Terri Harrison explained that she was accepted as a single expect mother in England.. However, the Catholic Aid and Rescue Society ‘abducted’ her and forced her onto an airplane back to Ireland. When she arrived at Bessborough Mother and Baby Home in 1973 she was assigned a house name and a house number. She escaped from Bessborough but was found in Dublin and sent to St. Patrick’s Home on the Navan Road. She highlighted the sexual double standard that existed for men and women in Ireland as she maintained there were no special homes for unmarried fathers. Terri described how she felt ‘de-humanised’ by the lack of medical attention and counselling after she gave birth to her son, Niall. She states that ‘[her] first encounter with motherhood was destroyed’. Due to a genetic medical condition she and her son urgently needed to go to hospital following the birth however, the nuns’ ambulance passed ‘seven hospitals’ on their way to St. Kevin’s Hospital. Liam O’Mahony, member of the Irish Association for Counselling and Psychotherapy and Addiction Counsellors of Ireland described how early development trauma impacted his life after he was born on Bessborough Mother and Baby Home. He cited his inability to form meaningful relationships with other people, his negative self-image as he felt ‘unwanted’ and his perception of others as potentially ‘threatening’.

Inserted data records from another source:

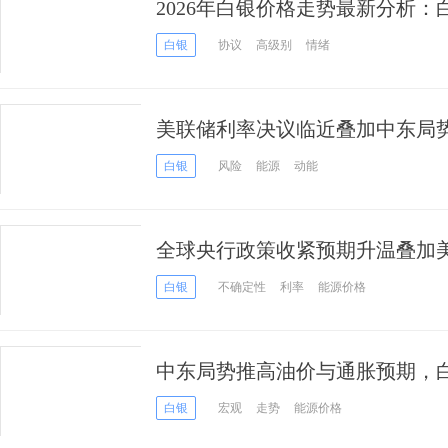
2026年白银价格走势最新分析
协议能否将银价推上80美元？
白银
协议
高级别
情绪
美联储利率决议临近叠加中东局
持震荡调整
白银
风险
能源
动能
全球央行政策收紧预期升温叠加美
元创两周新低
白银
不确定性
利率
能源价格
中东局势推高油价与通胀预期，白
白银
宏观
走势
能源价格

Significantly, the majority of the guest speakers cited the economic benefit for the religious orders as the reason for the long-term retention of women and children in mother and baby homes and industrial schools in Ireland. The Mother and Baby Homes Commission of Investigation report was granted an extension of one year in February 2019. The adoption system was illegal and unregulated in Ireland until the introduction of the Adoption Act in 1952. The Catholic Church’s hierarchy and the Department of External Affairs facilitated a large number of adoptions in Ireland, many which are unaccounted for. Single and expectant mothers and their babies were stigmatised by Irish society, the State and the Catholic Church and institutionalised in a Mother and Baby Home exempt from State inspections.

Bibliography

Mother & Baby Homes and Adoption Practices in Ireland: A Panel Discussion and Q & A with Conail O’ Fatharta, Prof. Eoin O’ Sullivan, Mike Milotte, Liam O’ Mahony, Mary Slattery, and Terri Harrison, Cork Institute of Technology, 13 February 2019.